ONTAP Discussions

newbie data ontap cluster 8.2

wolfontap99
7,340 Views

Hello Everyone,

I am new to Netapp CDOT so excuse me for stupidity. I was go through the elearning for Ontap cluster fundamental ..this morning.
I have few questions that i tried researching but couldnt find an answer ..I am trying my luck here .

1. HA pair still exists in Data ontap cluster meaning .. Storage failover must be configured with partner . Help me understand this ..

Can i have cluster with odd number of nodes i.e cluster of 3 nodes or 5 nodes ?
Does it have to be in even number so that I can have a partner for each node ?
If 3 nodes cluster exist , how is HA paired among them ?

2. Can I use ontap 8.3 to simulate failover ?? I read its not possible in ontap 8.2 or below?? How can i test or configure failove in simulator ?
If you managed to do it .. can you please share procedure ?

3. One last question Smiley Happy

I just need a high level overview of step by step . ( not in details just a task by task ) I see there are many helpful blogs on step by step setting cluster ontap.

__Task 1__:
Please count the lines in the records below that contain the word "community", and reply with only that number.

__Records for processing__:
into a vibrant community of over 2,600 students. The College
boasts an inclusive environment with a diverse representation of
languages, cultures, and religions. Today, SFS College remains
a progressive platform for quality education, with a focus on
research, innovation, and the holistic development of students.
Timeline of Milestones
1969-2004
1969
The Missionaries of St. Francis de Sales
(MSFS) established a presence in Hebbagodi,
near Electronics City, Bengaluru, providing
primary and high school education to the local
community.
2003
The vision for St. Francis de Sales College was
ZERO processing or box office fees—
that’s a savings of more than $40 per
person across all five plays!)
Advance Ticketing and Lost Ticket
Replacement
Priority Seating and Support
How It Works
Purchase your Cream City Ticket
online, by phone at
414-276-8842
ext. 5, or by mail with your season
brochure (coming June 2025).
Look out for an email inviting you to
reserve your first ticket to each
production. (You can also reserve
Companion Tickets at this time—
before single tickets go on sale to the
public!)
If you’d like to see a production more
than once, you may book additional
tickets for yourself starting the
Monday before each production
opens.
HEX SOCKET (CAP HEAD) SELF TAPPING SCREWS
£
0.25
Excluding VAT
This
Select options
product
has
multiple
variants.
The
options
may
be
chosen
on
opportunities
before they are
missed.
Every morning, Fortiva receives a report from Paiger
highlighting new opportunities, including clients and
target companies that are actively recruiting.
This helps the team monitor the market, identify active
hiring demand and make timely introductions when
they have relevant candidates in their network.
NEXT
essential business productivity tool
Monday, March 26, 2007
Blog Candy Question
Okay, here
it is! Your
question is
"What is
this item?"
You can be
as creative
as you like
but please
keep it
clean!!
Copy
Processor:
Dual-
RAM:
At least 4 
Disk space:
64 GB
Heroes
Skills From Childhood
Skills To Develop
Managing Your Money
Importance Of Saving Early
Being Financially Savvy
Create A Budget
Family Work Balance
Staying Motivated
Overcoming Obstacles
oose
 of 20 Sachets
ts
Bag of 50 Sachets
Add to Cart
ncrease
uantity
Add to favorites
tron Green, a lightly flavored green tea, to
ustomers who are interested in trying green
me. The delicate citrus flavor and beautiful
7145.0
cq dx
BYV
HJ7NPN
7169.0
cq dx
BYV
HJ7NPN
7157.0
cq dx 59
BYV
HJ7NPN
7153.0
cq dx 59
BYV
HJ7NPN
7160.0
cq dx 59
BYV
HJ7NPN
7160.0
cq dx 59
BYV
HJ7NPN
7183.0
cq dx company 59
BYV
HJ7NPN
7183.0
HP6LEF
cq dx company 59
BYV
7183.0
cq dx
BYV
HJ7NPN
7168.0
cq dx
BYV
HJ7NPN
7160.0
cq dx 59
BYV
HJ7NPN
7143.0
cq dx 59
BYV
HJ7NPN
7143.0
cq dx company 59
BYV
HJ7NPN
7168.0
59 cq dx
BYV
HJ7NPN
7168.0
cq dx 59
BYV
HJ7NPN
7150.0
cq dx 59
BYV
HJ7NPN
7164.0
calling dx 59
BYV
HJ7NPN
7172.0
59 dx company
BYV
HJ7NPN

__Task 2__:
Rewrite the paragraph of the forum post that begins "2. Can I use ontap 8.3" as a short bulleted list that keeps its main points.

__Problem solution 1__:
2

__Problem solution 2__:
- Asks whether ONTAP 8.3 can be used to simulate failover.
- Mentions having read that this isn't possible in ONTAP 8.2 or earlier.
- Asks how failover can be tested or configured in the simulator.
- Asks anyone who has managed it to share the procedure.